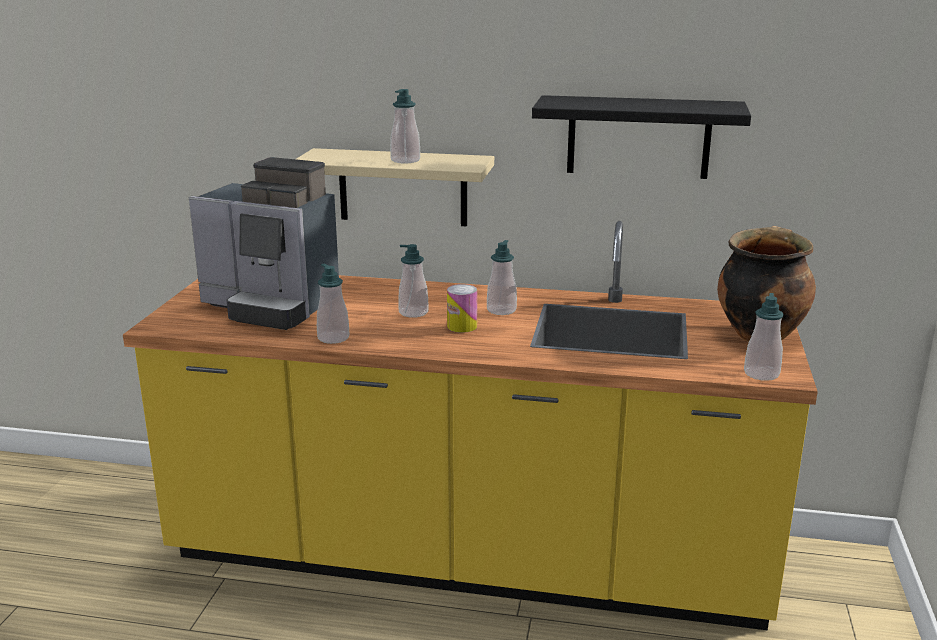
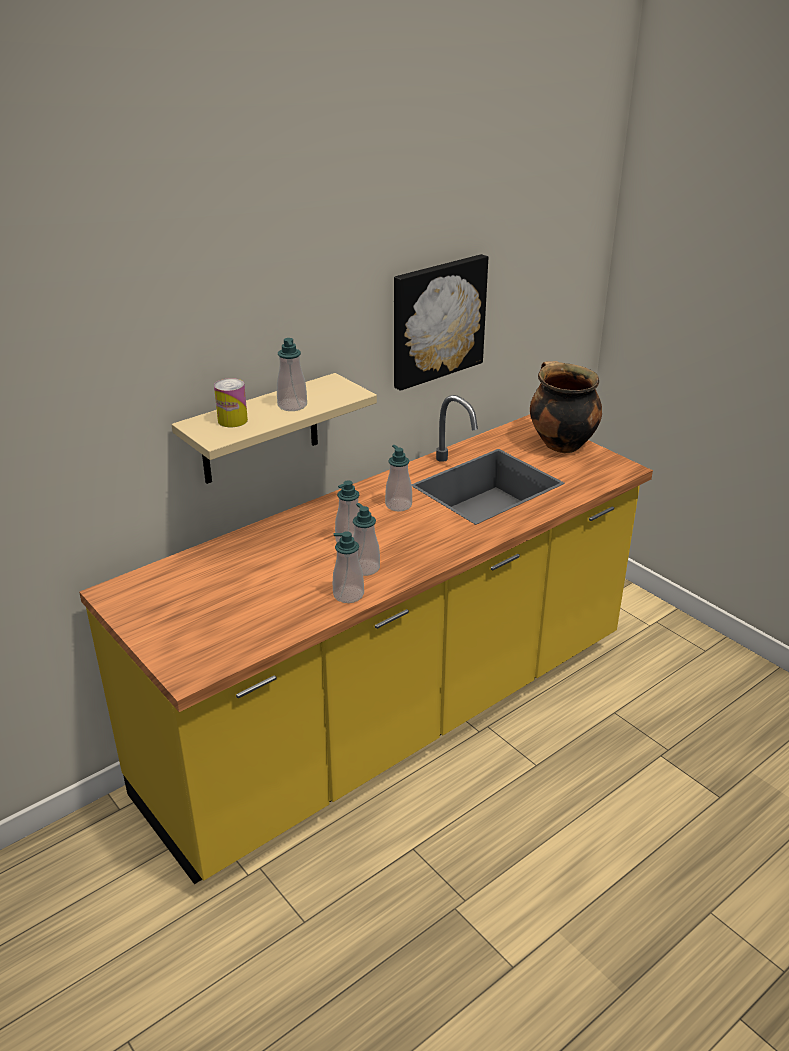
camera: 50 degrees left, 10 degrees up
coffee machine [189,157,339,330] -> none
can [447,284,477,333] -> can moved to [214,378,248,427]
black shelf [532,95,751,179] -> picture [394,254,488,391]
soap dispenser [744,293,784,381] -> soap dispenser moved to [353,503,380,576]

##############################

Whenever a line of the records holds the string "moved", pick it out and copy it.

* **YOUR RESPONSE**
can [447,284,477,333] -> can moved to [214,378,248,427]
soap dispenser [744,293,784,381] -> soap dispenser moved to [353,503,380,576]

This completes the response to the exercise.